— Document segment —
- - - - -

SMB, I hate to tell you this, but it's something that you need to be aware of.

You haven't hit angry yet. You will, just in time for the holidays. It's somewhere around 8-9 months after you ETS where you'll wake up one day and not know who you are, or what you're supposed to do with your life now that you aren't a service member. 

You need a support network. You need a battle buddy now more than ever.


----------



## gouge_away (Apr 7, 2015)

Dude,
Your life probably isn't worth living right now, I get that, but that doesn't mean you can't have a life worth living.

Life is the sum of our choices. You choose this, and its hell... Why would you think it would be better for you or your boy if you check out now?

Fvck that, start making better choices today, start respecting yourself so you are capable of respecting a woman.

It doesn't have to be pretty, just worth living.

My son's mother left me, to see if things were better with another guy, I nearly ODd on barbiturates, 8 years later, new wife, is worse than my ex, but I'm glad I'm still alive.


----------



## Regretf (Oct 13, 2014)

Smb99, sorry you are going thru this.

Your W isnt' worth the suffering, yes you did screw up with your anger, understandable. Your son needs you forever in his life, you are his hero, he looks up to you, drop that suicide ****. Do you want other men to be your son's father figure in his life if you blow your brains out?. Women come and go but fathers do not.

vent all you want, we are here for each other., I'm going thru some hard times myself.


----------



## SamuraiJack (May 30, 2014)

Sorry you are going through this. I would say start a VA counseling process and definitely lean on any help you can get.

If she is going to come back to you, she needs to see a man who is working on himself. That will be the stringest catnip there is for her.

If there is one thing we know here , it's how to vent so please vent away.


----------



## Lone Shadow (Aug 5, 2014)

Hey SMB, check in with us. Let us know how you're doing. 

Also, my offer still stands. If you feel a need or want to talk to a real person, instead of a bunch of pixels on your computer, shoot me a PM and I'll give you my cell. I've made that offer to every Vet on this forum in the post my sig links to.


----------

- - - - -

— Directions —
[1] List, in order, the usernames shown in the headers of the forum thread.
[2] Sum up the forum thread in two sentences.

— Data shown —

- - - - -

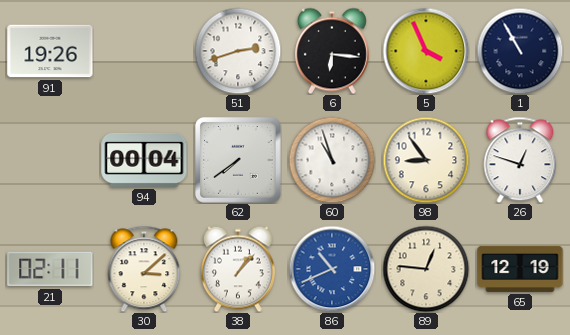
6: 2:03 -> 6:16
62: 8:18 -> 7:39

- - - - -

— Solved tasks —
[1] gouge_away, Regretf, SamuraiJack, Lone Shadow

[2] Replies addressed to SMB urge him to stay alive for his son, build a support network, and vent to the forum as much as he wants. They also suggest starting VA counseling and working on himself, and one poster offers a cell number to any veteran who wants to talk to a real person.